MOLECULAR PHYSIOLOGY AND BIOPHYSICS The Role of Vascular Endothelial Growth Factor-A (VEGF-A) in Pancreatic Islet Function in Adults JEANNELLE A. KANTZ Thesis under the direction of Professor Dr. Alvin Powers Pancreatic islets are highly vascularized and this is important in insulin secretion in response to nutrients like glucose. The purpose of this research was to investigate the importance of vascular endothelial growth factor-A (VEGF-A) in adult islet function as well as the function and morphology of intraislet vasculature. To accomplish this I used a tamoxifen-inducible version of the Cre-loxP system (CreER). Two CreER transgenic lines, (RIP-CreER or Pdx1PB-CreER) allowed for β-cell or islet-specific inactivation, respectively, of VEGF-A following tamoxifen administration. RIP-CreER (Rat Insulin Promoter) is expressed in β-cells of the islet while Pdx1PB-CreER is expressed in all islet cell types. Cre-expressing mice were bred with Rosa26R (R26R) and Z/AP reporter mice in order to test (A) the administration method of tamoxifen and (B) the recombination efficiency. During these characterization studies we observed Cre recombination in the absence of tamoxifen treatment in islets of RIP-CreER;R26R mice, but not RIP-CreER;Z/AP mice.

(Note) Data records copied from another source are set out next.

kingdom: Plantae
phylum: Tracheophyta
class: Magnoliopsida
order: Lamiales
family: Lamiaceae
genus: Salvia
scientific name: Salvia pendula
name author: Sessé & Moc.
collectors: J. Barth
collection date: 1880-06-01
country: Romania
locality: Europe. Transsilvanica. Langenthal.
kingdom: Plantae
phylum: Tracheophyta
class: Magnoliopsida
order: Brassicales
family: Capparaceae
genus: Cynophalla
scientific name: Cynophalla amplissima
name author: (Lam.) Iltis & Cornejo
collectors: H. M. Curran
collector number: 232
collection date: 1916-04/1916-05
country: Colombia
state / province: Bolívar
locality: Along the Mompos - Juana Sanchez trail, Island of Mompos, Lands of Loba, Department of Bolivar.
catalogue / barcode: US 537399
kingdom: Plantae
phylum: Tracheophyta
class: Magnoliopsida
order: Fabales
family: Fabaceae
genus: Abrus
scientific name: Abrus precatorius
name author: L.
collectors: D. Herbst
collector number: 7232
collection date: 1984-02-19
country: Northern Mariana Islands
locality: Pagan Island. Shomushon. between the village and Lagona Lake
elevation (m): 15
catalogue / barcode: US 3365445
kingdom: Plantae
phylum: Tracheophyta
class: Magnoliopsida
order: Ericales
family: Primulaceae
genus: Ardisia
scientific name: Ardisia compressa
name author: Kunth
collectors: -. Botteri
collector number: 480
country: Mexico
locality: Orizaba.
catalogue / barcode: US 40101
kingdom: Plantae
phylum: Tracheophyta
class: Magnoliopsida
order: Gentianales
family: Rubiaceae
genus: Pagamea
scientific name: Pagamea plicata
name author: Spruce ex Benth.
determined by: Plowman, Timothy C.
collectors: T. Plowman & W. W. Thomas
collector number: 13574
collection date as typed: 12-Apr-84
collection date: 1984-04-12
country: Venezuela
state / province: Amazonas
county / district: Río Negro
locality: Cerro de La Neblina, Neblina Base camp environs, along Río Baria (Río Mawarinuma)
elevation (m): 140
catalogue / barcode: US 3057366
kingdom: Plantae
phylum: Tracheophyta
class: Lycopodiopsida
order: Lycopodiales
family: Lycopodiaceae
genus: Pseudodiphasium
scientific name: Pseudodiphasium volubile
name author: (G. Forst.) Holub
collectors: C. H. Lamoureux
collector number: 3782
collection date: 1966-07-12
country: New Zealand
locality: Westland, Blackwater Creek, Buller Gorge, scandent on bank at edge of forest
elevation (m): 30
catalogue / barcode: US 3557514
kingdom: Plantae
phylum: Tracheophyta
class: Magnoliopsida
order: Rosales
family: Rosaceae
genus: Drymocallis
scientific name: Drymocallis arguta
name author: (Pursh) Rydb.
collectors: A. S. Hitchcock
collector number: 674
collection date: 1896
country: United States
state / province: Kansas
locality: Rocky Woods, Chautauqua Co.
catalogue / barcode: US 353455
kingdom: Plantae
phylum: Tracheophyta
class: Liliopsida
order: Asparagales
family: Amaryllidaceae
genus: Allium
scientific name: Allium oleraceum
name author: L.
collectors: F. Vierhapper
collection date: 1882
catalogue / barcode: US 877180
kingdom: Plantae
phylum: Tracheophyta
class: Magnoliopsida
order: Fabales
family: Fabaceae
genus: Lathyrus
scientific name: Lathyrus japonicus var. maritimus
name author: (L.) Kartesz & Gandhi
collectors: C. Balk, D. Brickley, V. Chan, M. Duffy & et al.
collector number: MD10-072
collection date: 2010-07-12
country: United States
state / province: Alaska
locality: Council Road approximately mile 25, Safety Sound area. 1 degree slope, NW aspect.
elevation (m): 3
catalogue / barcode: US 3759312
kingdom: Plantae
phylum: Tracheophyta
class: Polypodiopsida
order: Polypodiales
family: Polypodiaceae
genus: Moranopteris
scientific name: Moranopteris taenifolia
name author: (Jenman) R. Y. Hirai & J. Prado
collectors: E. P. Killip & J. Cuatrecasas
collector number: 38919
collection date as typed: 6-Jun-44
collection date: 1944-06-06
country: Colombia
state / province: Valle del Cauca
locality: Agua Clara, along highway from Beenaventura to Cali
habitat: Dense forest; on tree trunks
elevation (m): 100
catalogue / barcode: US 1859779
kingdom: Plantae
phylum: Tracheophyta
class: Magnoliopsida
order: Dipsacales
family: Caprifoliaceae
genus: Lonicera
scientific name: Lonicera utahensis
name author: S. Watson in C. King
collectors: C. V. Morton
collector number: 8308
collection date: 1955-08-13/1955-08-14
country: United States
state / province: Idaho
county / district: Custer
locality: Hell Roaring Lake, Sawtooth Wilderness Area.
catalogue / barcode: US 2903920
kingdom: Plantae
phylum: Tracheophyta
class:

We found that Cre expression in RIP-CreER;R26R islets was ~ 4X higher than Cre expression observed in Pdx1PB-CreER;R26R. These findings indicate that Cre-mediated recombination of loxP sites depends both on the robustness of the promoter driving CreER expression and the susceptibility of the targeted allele to the Cre-mediated recombination. Based on these findings, we crossed Pdx1PB-CreER transgenic mice with VEGFfl/fl mice and measured the expression of VEGF-A in islets and the effects of VEGF-A reduction on islet function and intraislet vasculature. We found that administration of Tamoxifen effectively reduced VEGF-A levels in Pdx1PB-CreER; VEGFfl/fl mice. This reduction in islet VEGF-A expression reduced islet vasculature, and transiently impaired islet function. These findings are particularly important for experiments utilizing inducible systems. The results from our VEGF-A inactivation studies suggest that VEGF-A plays a role in the maintenance of intra-islet vasculature in adults, and that reductions in islet vascularization impact islet function.